#### Source document ####

It’s an old adage that you shouldn’t ever corner a scared animal – with their backs to the wall, they’re liable to scratch and claw your face off in fear and desperation in order to escape.

And that’s the situation the Charlotte Independence find themselves in, 11 games into the 2019 USL season. Charlotte, an experienced team with a solid fan base, a good stadium situation, and MLS aspirations, have managed just one win this season, a 2-1 victory over Bethlehem Steel that happened more than a month ago. Moreover, their last four matches are pretty much a factory of sadness, with each result more dispiriting to than the last. Last week, it was a draw against Nashville SC that they should consider themselves lucky to get considering they were outshot 19 to 9. Three days earlier it was a loss to amateur side Florida Soccer Soldiers in the US Open Cup punctuated by a game-losing PK miss by team talisman Enzo Martinez. Before that, Charlotte lost 3-1 to mediocre Loudoun United, and before that they managed just a draw against USL Championship whipping boy Hartford United.

Like I said, factory of sadness. A team like this could be an easy win for Pittsburgh at home. It could also be nasty, as Charlotte are getting to the desperate-and-angry phase of the season

Tactics and Personnel

So what’s wrong with Charlotte? It’s a little hard to pinpoint. Some of the Independence writers I follow think it’s a short term blip – a club with a lot of talent that are underperforming. That may partially be due to a coaching change: former head coach Mike Jeffries has moved up to being the club’s GM, and Charlotte hired Jim McGuinness, who has experience as an assistant with Celtic in Scotland and with a team in the Chinese Super League, was brought on to serve as manager. McGuinness may still be adjusting to the USL, and to his new team.

Another item that suggests Charlotte are underperforming is their attacking personnel. Midfielder/defenseman Andrew Gutman won the Mac Hermann as the best men’s NCAA player in 2019 before signing with Celtic. He’s on loan to Charlotte, and was recently named to the 40-man roster of the Senior USMNT for this summer’s Gold Cup tournament. Dom Oduro, a striker and wide midfielder, played over 300 matches at the MLS level for 8 different teams, scoring 63 goals. He is blazingly fast, even at the age of 33. Joel Johnson is also a pacey winger-type, who was impressive enough in his 2017 play to get a trial with MLS’ Colorado Rapids in 2018.

And then, there’s Enzo Martinez. Enzo has twice been USL league MVP. He was impressive enough in 2016 and 2017 that the Colorado Rapids gave him a contract for 2018. Martinez was a regular starter for the first half of the season, but could never quite find the right role in Anthony Hudson’s offense. When he played as a second striker or attacking mid, his product in the final third was never quite good enough. As a shuttler in the diamond midfield he looked quite adept, but Colorado’s play was poor, and the club tinkered looking for other options. As a deep-lying midfielder, his best asset – his terrific ball control and dribbling, was largely irrelevant. By midseason, Colorado had brought in Kellyn Acosta to replace him. He was released at season’s end, and returned to Charlotte.

#### Dataset content ####

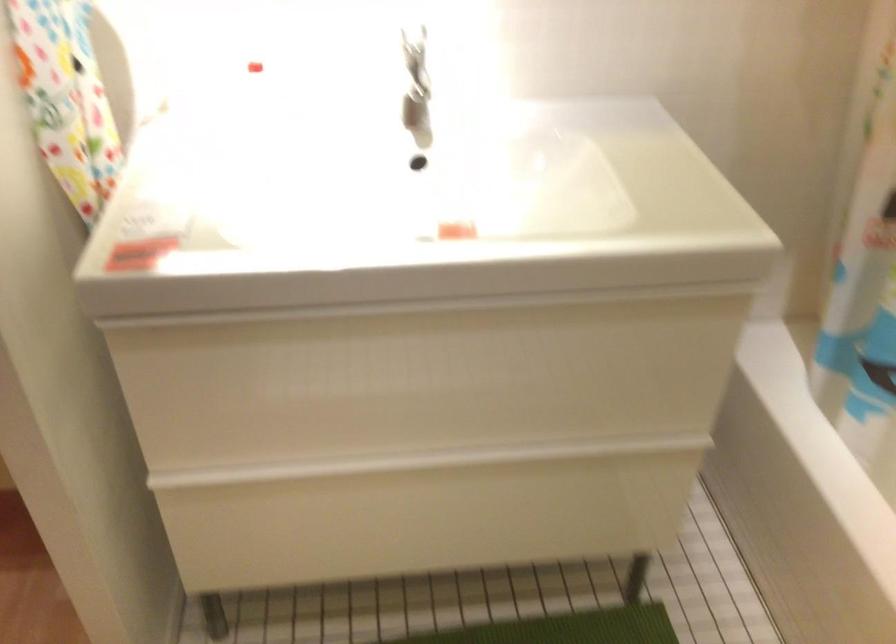
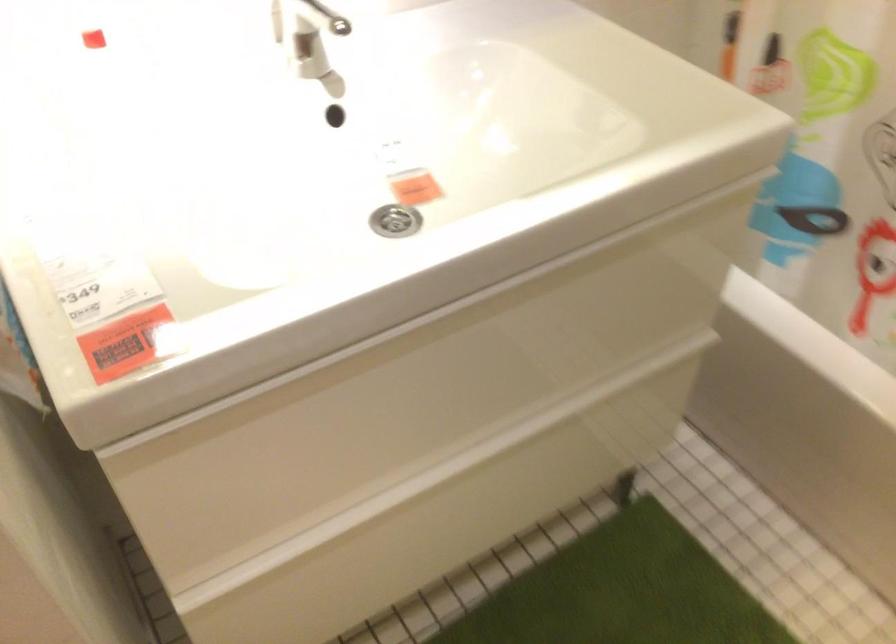
In the second image, find the point that corresponds to point (433, 249) in the first image.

####

Set problem 1
Answer these questions using the Charlotte Independence article:
(a) Which team did Charlotte defeat for its only win of the season?
(b) Who moved from head coach to general manager of the club?
(c) How many goals did Dom Oduro score at the MLS level?
Set problem 2
Translate this sentence from the Charlotte Independence article into Spanish: "By midseason, Colorado had brought in Kellyn Acosta to replace him."
Set problem 3
Repeat the passage of the Charlotte Independence article starting with "And then, there’s" and going on through "returned to Charlotte.".
The listing has no connection to the Charlotte Independence article.

Written answer 1
(a) Bethlehem Steel, by a score of 2-1.
(b) Mike Jeffries.
(c) 63 goals.

Written answer 2
A mitad de temporada, Colorado había traído a Kellyn Acosta para reemplazarlo.

Written answer 3
And then, there’s Enzo Martinez. Enzo has twice been USL league MVP. He was impressive enough in 2016 and 2017 that the Colorado Rapids gave him a contract for 2018. Martinez was a regular starter for the first half of the season, but could never quite find the right role in Anthony Hudson’s offense. When he played as a second striker or attacking mid, his product in the final third was never quite good enough. As a shuttler in the diamond midfield he looked quite adept, but Colorado’s play was poor, and the club tinkered looking for other options. As a deep-lying midfielder, his best asset – his terrific ball control and dribbling, was largely irrelevant. By midseason, Colorado had brought in Kellyn Acosta to replace him. He was released at season’s end, and returned to Charlotte.